Intelligence Sharing

Beyond technology, Russia and China are reportedly sharing intelligence with Iran that assists in targeting and operational planning. This could include:

Satellite Imagery: Both Russia and China operate extensive satellite reconnaissance networks. Real-time or near-real-time imagery of US military positions, carrier group movements, and troop deployments would be invaluable to Iranian planners.

Signals Intelligence: Interception of US military communications could provide Iran with advance warning of planned strikes, allowing the dispersal of high-value assets and the repositioning of mobile missile launchers.
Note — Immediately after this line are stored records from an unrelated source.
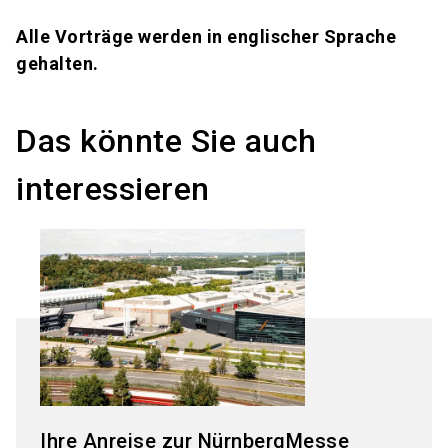
Alle Vorträge werden in englischer Sprache
gehalten.
Das könnte Sie auch
interessieren
Ihre Anreise zur NürnbergMesse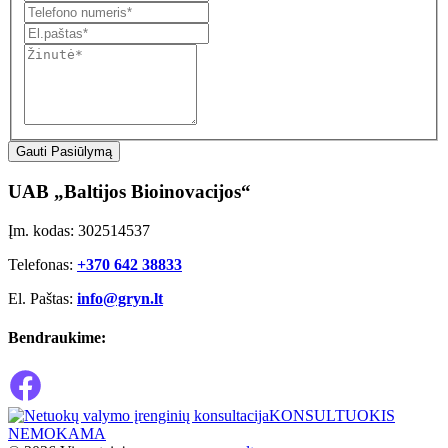
Gauti Pasiūlymą
UAB „Baltijos Bioinovacijos“
Įm. kodas: 302514537
Telefonas:
+370 642 38833
El. Paštas:
info@gryn.lt
Bendraukime:
KONSULTUOKIS
NEMOKAMA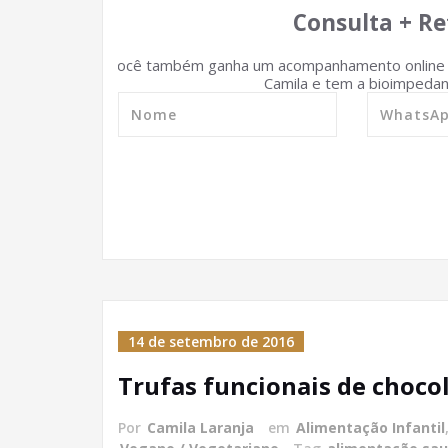
Consulta + Re
Você também ganha um acompanhamento online d
Camila e tem a bioimpedanc
14 de setembro de 2016
Trufas funcionais de choco
Por
Camila Laranja
em
Alimentação Infantil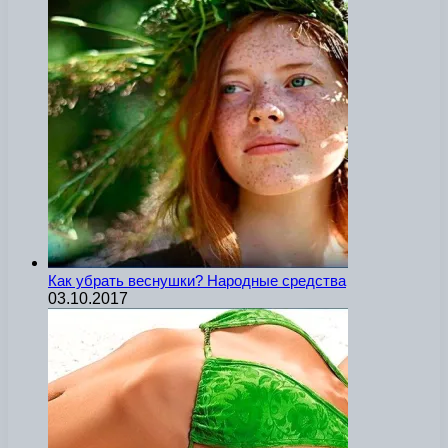
Как убрать веснушки? Народные средства
03.10.2017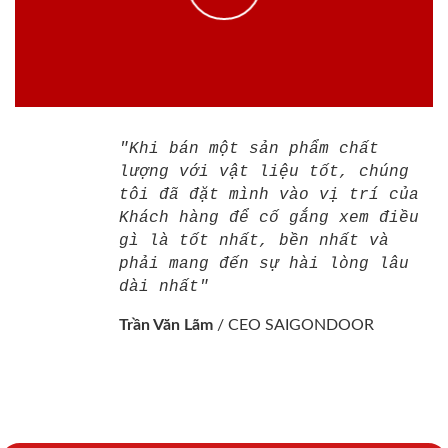
"Khi bán một sản phẩm chất
lượng với vật liệu tốt, chúng
tôi đã đặt mình vào vị trí của
Khách hàng để cố gắng xem điều
gì là tốt nhất, bền nhất và
phải mang đến sự hài lòng lâu
dài nhất"
Trần Văn Lãm
/
CEO SAIGONDOOR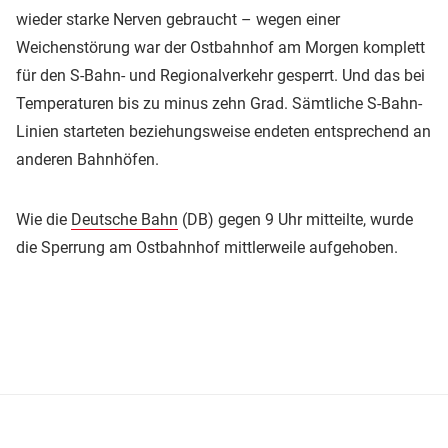
wieder starke Nerven gebraucht – wegen einer
Weichenstörung war der Ostbahnhof am Morgen komplett
für den S-Bahn- und Regionalverkehr gesperrt. Und das bei
Temperaturen bis zu minus zehn Grad. Sämtliche S-Bahn-
Linien starteten beziehungsweise endeten entsprechend an
anderen Bahnhöfen.
Wie die
Deutsche Bahn
(DB) gegen 9 Uhr mitteilte, wurde
die Sperrung am Ostbahnhof mittlerweile aufgehoben.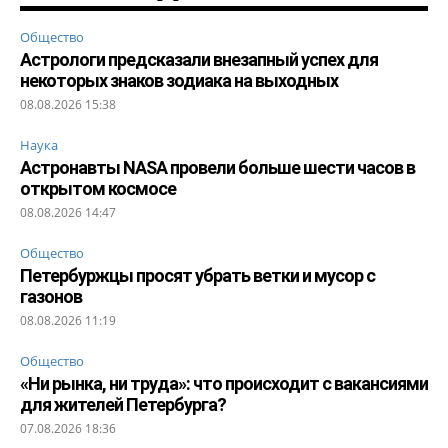
Общество
Астрологи предсказали внезапный успех для
некоторых знаков зодиака на выходных
08.08.2026 15:38
Наука
Астронавты NASA провели больше шести часов в
открытом космосе
08.08.2026 14:47
Общество
Петербуржцы просят убрать ветки и мусор с
газонов
08.08.2026 11:19
Общество
«Ни рынка, ни труда»: что происходит с вакансиями
для жителей Петербурга?
07.08.2026 18:36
Electronic Order of Battle: Information about US electronic warfare capabilities, radar frequencies, and communications protocols would enable Iran to develop countermeasures and exploit vulnerabilities.

The sharing of such intelligence would not require a public alliance or formal military agreement. It could be conducted through existing intelligence liaison channels that both Russia and China maintain with Iran’s security services.

Strategic Motivations

For Russia, supporting Iran serves multiple strategic objectives. The war diverts US military resources and political attention from Ukraine, where Russian forces continue operations. Every dollar and every weapons system deployed to the Gulf is a resource not available for Ukraine. Moscow also benefits from the disruption to global energy markets, which supports Russian oil and gas revenues.
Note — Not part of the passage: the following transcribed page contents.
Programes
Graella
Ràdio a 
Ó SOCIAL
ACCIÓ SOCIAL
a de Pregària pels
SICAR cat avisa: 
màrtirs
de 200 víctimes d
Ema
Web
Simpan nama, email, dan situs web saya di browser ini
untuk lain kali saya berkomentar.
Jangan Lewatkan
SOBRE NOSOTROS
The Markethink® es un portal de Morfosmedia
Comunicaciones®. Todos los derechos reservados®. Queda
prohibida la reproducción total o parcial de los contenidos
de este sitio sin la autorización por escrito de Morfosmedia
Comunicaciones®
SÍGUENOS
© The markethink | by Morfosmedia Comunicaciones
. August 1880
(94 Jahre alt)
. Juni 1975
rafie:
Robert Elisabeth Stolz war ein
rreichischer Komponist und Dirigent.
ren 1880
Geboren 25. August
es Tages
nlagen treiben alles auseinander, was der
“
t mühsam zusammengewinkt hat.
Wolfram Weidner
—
For China, the calculation is more nuanced. Beijing has significant economic interests in the Gulf region and benefits from stability in energy markets. However, a conflict that demonstrates the limits of US military power — particularly the vulnerability of GPS-dependent precision weapons to alternative navigation systems — serves China’s long-term strategic competition with Washington.

The demonstration effect of BeiDou in a live conflict, if confirmed, would reshape how nations worldwide assess their dependence on US-controlled navigation infrastructure. Countries seeking alternatives to GPS would have a proven, combat-tested option — and China would be its provider.

The Undeclared War

What Russia and China are doing falls short of direct military intervention but exceeds the bounds of neutrality. In the language of international law, the provision of intelligence and military technology to a belligerent nation may constitute co-belligerency — a status with significant legal implications.
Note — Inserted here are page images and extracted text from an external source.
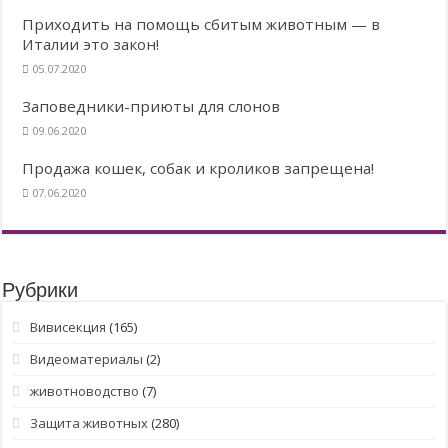
Приходить на помощь сбитым животным — в
Италии это закон!
05.07.2020
Заповедники-приюты для слонов
09.06.2020
Продажа кошек, собак и кроликов запрещена!
07.06.2020
Рубрики
Вивисекция
(165)
Видеоматериалы
(2)
животноводство
(7)
Защита животных
(280)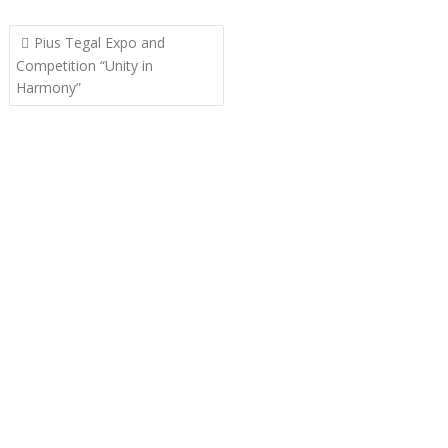
Post
Pius Tegal Expo and
navigation
Competition “Unity in
Harmony”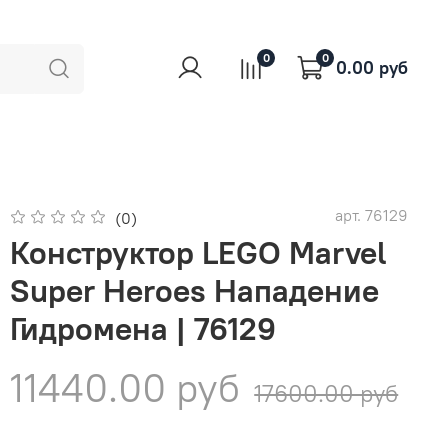
0
0
0.00 руб
арт.
76129
(0)
Конструктор LEGO Marvel
Super Heroes Нападение
Гидромена | 76129
11440.00 руб
17600.00 руб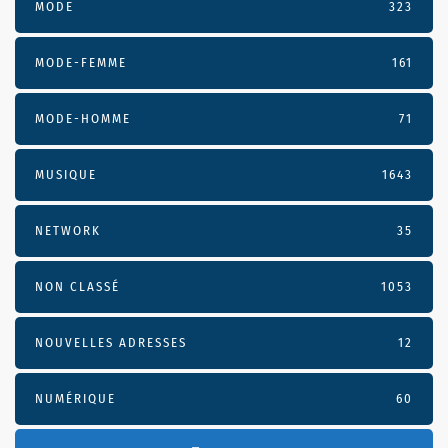
MODE
323
MODE-FEMME
161
MODE-HOMME
71
MUSIQUE
1643
NETWORK
35
NON CLASSÉ
1053
NOUVELLES ADRESSES
12
NUMÉRIQUE
60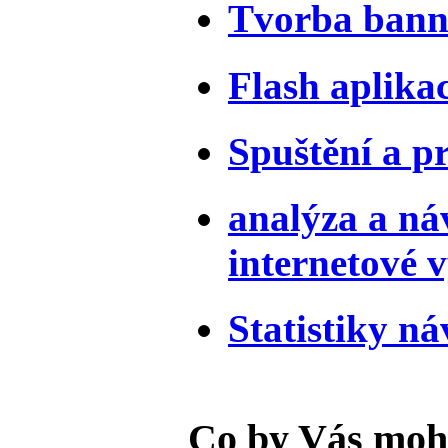
Tvorba bann
Flash aplika
Spuštění a p
analýza a ná
internetové 
Statistiky ná
Co by Vás moh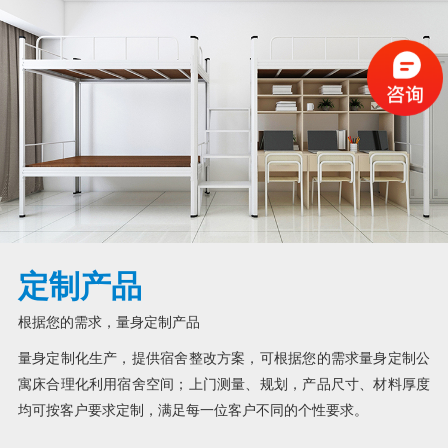
定制产品
根据您的需求，量身定制产品
量身定制化生产，提供宿舍整改方案，可根据您的需求量身定制公
寓床合理化利用宿舍空间；上门测量、规划，产品尺寸、材料厚度
均可按客户要求定制，满足每一位客户不同的个性要求。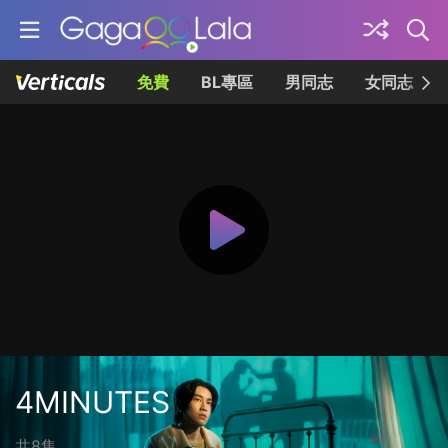
免費
BL專區
男同志
女同志
4MINUTES
共8集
The US has not publicly accused either Russia or China of crossing this threshold, likely because formal accusations would demand a response that Washington is not prepared to deliver while simultaneously fighting a war with Iran. The diplomatic fiction of Russian and Chinese neutrality serves all parties for now, even as the reality on the battlefield tells a different story.

Implications for the Current War

The practical effect of Russian and Chinese support is to extend Iran’s ability to sustain military operations. Without improved navigation, electronic warfare support, and intelligence sharing, Iran’s retaliatory capabilities would degrade more rapidly under the weight of 5,000+ coalition strikes.

With that support, Iran can continue to accurately target US and allied positions, adapt to coalition tactics, and maintain operational coherence despite the destruction of its own command and control infrastructure. The shadow war, in other words, is a significant factor in why this conflict has not followed the rapid degradation of Iranian capability that some Western analysts predicted.

The Bigger Picture

The Russia-China-Iran axis of cooperation in this conflict represents the most significant alignment of major military powers against US interests since the Cold War. While it lacks the formality of a military alliance, the functional cooperation — technology, intelligence, electronic warfare — produces similar effects.

For Washington, the implication is clear: the US-Israeli war on Iran is not a bilateral conflict against a mid-tier military power. It is a contest in which the world’s second and third largest military powers are providing material support to the adversary, fundamentally altering the strategic balance.

This shadow war may ultimately prove as consequential as the visible one.